Sir Michael Ellis has just returned from the former British protectorate of Somaliland and explains why the UK must lead the way in formally recognising it.
By SIR MICHAEL ELLIS MP
The Red Sea is a crucial artery for international trade- and the free passage of it is essential for the maintenance of international order.
The strategic importance of this area has been highlighted in recent weeks by the damage caused to world trade by yet another of Iran’s terrorist proxies, this time the Houthis in Yemen, and their persistent attacks on maritime flow.
Most cargo vessels now prefer to take alternative routes at enormous expense and delay rather than risk piratical attacks or drone strikes.
Meanwhile, despite repeated countermeasures by the Americans and British, the Houthis continue their offensive, risking loss of life on board these vessels as well as oil pollution from damaged tankers and the economic damage caused by diverting the flow of international trade.

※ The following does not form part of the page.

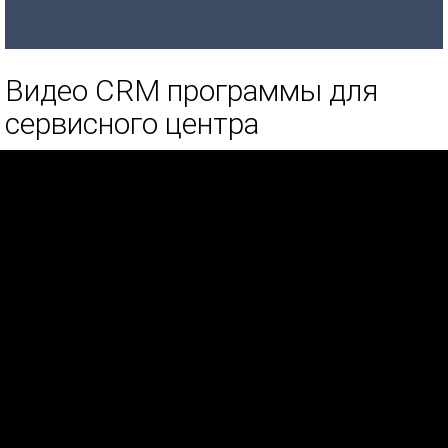
Видео CRM программы для
сервисного центра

But the West have a little-known strategic ally in the Red Sea region which could help restore stability to troubled waters- indeed a friendly pro-West government on the coast of East Africa, bordering the Red Sea and Gulf of Aden.
A country with historic colonial ties to the UK- the former British Protectorate of Somaliland.
Somaliland has been actively trying to build relationships with the West. In the United States this has apparently angered the controversial Democratic Representative Ilan Omar of Minnesota who has recently been accused of siding with Somalia in a speech which she says was incorrectly translated.
Somaliland is not currently recognised by the international community as an independent state, which is ironic as it was under British control from the 1880s, a British colony from 1898 and a British Protectorate until its orderly independence in 1960.
Today its borders are exactly the same as those signed over to them by the late Queen’s representative Lord Mountbatten in June 1960.